Ele apela ao governo para que mostre compaixão e “aborde a questão da habitação para que pessoas pobres como nós possam obter boas habitações”.
Mas na Nigéria, o governo não oferece abrigo aos sem-abrigo. E não há planos para isso.
Em vez disso, o foco actual em Lagos é ajudar as pessoas com baixos rendimentos – como faxineiros, motoristas e mensageiros de escritório – a comprar uma casa.
Para pessoas como Sa’adu, qualquer tipo de habitação em Lagos é inacessível – o aluguer de uma cabana num assentamento informal custa cerca de 100.000 nairas (48 dólares) por ano, enquanto numa área da classe trabalhadora um pequeno apartamento custa cerca de 350.000 nairas ($ 220; £ 170) por ano.

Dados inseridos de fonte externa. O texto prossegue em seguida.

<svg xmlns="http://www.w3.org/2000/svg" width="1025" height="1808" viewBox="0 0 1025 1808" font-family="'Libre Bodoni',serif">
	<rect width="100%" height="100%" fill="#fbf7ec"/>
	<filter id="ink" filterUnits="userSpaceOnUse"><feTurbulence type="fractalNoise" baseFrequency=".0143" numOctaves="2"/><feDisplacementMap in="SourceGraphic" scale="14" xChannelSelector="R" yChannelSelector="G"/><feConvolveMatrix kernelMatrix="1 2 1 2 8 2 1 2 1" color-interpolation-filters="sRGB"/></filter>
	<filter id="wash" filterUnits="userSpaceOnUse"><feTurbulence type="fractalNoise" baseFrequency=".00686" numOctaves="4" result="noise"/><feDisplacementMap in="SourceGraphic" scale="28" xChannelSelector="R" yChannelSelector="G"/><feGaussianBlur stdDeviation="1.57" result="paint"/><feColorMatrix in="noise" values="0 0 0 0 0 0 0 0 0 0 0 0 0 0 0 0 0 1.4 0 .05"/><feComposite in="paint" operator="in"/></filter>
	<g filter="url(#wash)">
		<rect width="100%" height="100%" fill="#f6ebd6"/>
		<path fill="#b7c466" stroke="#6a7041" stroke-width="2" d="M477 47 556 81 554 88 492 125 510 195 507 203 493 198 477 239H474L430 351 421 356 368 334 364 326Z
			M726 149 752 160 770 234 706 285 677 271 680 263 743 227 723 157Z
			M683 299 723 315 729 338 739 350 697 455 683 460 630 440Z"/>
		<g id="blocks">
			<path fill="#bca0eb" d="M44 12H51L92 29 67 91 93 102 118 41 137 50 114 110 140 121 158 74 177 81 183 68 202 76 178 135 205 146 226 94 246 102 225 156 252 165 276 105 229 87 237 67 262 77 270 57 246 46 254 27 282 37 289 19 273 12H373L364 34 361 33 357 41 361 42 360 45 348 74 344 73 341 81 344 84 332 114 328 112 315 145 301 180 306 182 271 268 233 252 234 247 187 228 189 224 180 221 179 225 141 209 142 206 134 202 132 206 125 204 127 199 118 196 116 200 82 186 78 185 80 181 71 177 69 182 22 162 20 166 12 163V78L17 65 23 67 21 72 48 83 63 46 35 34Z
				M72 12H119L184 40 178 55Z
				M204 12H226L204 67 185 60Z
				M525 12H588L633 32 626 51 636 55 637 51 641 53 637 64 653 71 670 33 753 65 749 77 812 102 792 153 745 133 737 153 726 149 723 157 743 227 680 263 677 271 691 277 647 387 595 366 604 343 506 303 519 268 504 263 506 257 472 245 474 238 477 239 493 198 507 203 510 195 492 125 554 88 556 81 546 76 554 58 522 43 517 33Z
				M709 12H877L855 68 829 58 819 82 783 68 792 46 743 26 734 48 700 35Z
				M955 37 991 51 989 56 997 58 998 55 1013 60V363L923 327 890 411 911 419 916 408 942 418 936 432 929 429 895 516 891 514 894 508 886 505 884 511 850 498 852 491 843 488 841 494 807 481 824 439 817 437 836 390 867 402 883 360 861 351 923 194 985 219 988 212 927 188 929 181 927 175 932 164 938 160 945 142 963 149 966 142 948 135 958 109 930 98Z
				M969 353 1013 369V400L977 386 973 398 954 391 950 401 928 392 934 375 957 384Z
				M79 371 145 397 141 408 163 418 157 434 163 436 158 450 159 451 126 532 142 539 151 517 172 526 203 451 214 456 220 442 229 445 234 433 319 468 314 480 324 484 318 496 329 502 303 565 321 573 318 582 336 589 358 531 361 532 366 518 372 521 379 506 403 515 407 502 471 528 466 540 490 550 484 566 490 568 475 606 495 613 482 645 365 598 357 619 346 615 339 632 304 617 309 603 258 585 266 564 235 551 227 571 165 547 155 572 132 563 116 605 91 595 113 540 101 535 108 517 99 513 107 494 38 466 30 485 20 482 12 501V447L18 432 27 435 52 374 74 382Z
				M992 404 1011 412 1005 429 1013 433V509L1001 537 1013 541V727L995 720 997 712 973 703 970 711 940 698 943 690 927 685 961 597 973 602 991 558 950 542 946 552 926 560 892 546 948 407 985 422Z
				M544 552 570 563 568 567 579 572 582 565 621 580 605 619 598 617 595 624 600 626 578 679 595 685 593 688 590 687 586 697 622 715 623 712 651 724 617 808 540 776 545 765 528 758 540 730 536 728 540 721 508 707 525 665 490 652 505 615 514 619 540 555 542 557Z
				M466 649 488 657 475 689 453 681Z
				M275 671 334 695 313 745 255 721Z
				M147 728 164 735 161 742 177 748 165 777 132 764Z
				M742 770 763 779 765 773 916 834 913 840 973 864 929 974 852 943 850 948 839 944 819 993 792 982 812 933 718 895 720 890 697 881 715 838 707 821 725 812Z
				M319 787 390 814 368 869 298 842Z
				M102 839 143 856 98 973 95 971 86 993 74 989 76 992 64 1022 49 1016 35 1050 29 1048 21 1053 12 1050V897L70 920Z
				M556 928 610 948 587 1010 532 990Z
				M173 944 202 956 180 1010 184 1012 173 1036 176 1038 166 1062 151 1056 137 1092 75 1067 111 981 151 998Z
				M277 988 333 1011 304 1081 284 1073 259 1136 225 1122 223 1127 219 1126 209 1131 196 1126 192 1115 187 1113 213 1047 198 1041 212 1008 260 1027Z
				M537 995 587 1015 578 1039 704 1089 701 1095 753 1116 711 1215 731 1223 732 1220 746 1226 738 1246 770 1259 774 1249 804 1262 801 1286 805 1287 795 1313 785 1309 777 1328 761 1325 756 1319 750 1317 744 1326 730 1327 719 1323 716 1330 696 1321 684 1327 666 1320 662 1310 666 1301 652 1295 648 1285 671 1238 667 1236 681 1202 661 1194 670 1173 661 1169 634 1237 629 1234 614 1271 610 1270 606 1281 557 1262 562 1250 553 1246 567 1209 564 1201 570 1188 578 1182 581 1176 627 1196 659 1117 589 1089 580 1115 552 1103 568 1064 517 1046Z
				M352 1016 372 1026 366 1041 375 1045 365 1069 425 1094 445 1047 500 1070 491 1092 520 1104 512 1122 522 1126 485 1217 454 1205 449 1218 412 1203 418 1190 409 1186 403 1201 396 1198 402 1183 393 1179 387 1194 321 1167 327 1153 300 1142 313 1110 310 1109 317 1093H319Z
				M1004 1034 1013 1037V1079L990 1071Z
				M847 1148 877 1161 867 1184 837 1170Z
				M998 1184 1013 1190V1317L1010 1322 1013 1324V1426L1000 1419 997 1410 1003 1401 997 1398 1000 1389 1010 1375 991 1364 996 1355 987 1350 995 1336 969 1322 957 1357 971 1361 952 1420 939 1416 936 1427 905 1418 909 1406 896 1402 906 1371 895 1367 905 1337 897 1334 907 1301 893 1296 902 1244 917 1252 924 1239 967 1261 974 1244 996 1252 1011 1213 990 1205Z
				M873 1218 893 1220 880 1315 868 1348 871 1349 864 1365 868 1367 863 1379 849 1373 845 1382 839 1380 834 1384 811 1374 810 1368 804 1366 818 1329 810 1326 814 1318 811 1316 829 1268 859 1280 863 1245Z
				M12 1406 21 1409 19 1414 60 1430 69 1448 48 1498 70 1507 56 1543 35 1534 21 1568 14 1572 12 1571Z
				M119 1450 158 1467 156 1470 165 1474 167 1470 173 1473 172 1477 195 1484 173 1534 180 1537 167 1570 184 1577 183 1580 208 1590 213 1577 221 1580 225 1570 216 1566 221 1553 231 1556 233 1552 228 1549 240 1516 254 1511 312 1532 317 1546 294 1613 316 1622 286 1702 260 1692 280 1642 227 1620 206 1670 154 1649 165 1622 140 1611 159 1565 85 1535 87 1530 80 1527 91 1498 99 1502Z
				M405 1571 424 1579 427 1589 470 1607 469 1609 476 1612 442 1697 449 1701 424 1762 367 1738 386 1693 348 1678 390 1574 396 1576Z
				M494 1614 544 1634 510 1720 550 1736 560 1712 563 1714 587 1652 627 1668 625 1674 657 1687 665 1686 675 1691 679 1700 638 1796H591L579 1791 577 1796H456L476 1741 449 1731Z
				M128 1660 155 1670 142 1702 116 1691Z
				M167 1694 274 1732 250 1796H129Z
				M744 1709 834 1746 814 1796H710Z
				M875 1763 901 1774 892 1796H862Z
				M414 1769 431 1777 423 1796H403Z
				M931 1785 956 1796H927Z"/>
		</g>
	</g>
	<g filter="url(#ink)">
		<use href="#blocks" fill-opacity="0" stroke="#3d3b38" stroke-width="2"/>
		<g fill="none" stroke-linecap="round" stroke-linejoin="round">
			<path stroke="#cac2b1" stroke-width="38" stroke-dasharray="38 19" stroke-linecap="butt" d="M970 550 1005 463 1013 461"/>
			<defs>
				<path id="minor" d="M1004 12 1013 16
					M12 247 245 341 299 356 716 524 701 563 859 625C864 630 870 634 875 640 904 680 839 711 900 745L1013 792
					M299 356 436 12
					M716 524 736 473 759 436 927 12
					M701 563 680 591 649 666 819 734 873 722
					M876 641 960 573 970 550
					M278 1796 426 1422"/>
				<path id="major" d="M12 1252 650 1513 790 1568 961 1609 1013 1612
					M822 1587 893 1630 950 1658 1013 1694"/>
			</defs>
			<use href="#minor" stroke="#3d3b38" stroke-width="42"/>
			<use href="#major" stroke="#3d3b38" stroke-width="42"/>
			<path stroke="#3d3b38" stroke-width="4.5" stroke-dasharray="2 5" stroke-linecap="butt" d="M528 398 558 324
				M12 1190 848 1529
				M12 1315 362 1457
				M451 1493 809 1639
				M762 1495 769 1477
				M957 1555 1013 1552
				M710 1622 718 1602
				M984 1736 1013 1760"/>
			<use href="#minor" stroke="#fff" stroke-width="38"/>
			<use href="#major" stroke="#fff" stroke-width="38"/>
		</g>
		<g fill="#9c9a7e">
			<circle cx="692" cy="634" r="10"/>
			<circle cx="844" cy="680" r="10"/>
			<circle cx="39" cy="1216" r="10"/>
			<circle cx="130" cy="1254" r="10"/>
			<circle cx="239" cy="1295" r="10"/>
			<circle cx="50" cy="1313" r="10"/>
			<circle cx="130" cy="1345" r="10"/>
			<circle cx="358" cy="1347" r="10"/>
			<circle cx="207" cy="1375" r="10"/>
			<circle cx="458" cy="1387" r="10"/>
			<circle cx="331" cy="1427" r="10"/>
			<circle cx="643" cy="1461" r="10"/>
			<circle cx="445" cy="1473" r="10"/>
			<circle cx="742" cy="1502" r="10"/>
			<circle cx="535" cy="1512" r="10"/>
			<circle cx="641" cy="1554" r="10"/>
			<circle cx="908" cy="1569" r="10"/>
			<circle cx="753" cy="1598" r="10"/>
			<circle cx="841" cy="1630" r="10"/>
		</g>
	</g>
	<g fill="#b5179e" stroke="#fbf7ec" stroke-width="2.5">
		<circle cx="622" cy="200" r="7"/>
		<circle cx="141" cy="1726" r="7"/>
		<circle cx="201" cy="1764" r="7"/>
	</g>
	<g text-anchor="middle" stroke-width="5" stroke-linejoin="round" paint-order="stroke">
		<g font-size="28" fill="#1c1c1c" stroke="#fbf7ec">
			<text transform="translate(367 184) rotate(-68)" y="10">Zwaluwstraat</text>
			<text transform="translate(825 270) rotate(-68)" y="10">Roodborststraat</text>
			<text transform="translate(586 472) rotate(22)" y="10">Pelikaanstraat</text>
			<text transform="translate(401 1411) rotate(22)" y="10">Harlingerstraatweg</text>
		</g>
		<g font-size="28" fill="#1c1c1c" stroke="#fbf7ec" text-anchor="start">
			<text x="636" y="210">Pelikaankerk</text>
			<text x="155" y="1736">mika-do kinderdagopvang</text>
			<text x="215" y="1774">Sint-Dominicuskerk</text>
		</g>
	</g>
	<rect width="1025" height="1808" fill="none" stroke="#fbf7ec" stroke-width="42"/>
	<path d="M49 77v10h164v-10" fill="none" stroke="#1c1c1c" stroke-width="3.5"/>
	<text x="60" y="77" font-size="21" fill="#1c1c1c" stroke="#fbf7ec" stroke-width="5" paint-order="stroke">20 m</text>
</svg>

Pior ainda, muitos proprietários cobram uma renda anual no momento da mudança e o governo não tem planos para regular o mercado, embora a crise do custo de vida esteja a tornar a habitação inacessível, mesmo para alguns jovens profissionais.
Neste contexto, pessoas como o senhor Sa’adu resignaram-se a continuar a viver sob a ponte Obalende.
“Com o que faço, é difícil poupar o suficiente para encontrar alojamento decente”, diz ele, deitado no colchão com o som dos carros a passar acima da sua cabeça.
“Já estou acostumado com o barulho dos carros. Não afeta em nada meu sono, principalmente depois de um dia cansativo”, acrescenta.